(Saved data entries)
========================================

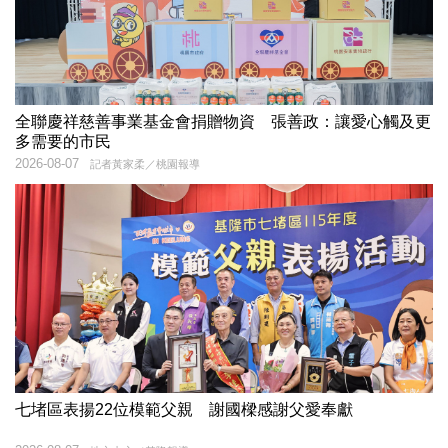
全聯慶祥慈善事業基金會捐贈物資 張善政：讓愛心觸及更
多需要的市民
2026-08-07
記者黃家柔／桃園報導
七堵區表揚22位模範父親 謝國樑感謝父愛奉獻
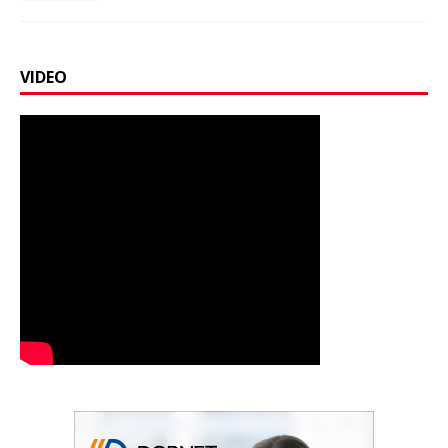
VIDEO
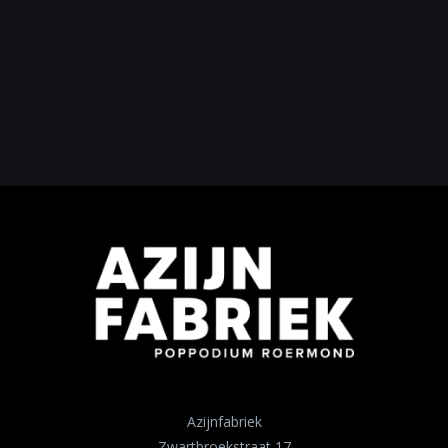
Azijnfabriek
Zwartbroekstraat 17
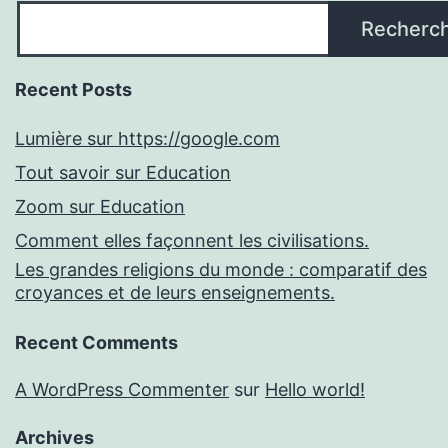
Recherc
Recent Posts
Lumière sur https://google.com
Tout savoir sur Education
Zoom sur Education
Comment elles façonnent les civilisations.
Les grandes religions du monde : comparatif des
croyances et de leurs enseignements.
Recent Comments
A WordPress Commenter
sur
Hello world!
Archives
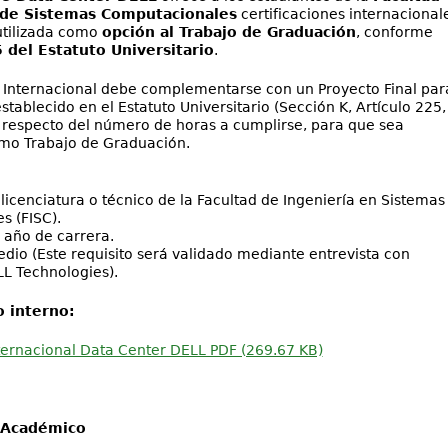
 de Sistemas Computacionales
certificaciones internacional
utilizada como
opción al Trabajo de Graduación
, conforme
 del Estatuto Universitario
.
n Internacional debe complementarse con un Proyecto Final par
stablecido en el Estatuto Universitario (Sección K, Artículo 225,
n respecto del número de horas a cumplirse, para que sea
mo Trabajo de Graduación.
licenciatura o técnico de la Facultad de Ingeniería en Sistemas
s (FISC).
 año de carrera.
edio (Este requisito será validado mediante entrevista con
L Technologies).
 interno:
nternacional Data Center DELL PDF (269.67 KB)
 Académico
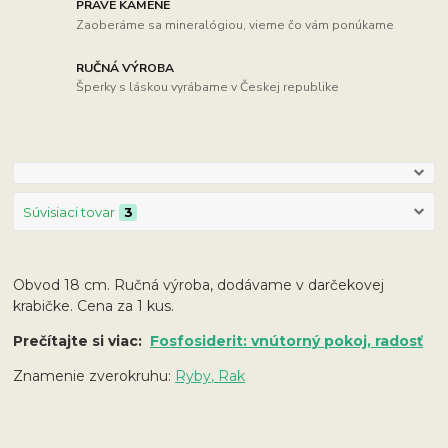
PRAVÉ KAMENE
Zaoberáme sa mineralógiou, vieme čo vám ponúkame
RUČNÁ VÝROBA
Šperky s láskou vyrábame v Českej republike
Súvisiaci tovar
3
Obvod 18 cm. Ručná výroba, dodávame v darčekovej
krabičke. Cena za 1 kus.
Prečítajte si viac:
Fosfosiderit: vnútorný pokoj, radosť
Znamenie zverokruhu:
Ryby, Rak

========================================

• **Work required**: Across the data above, how many lines carry the word "Sistemas"? Only the number is needed.

• **Reply**: 2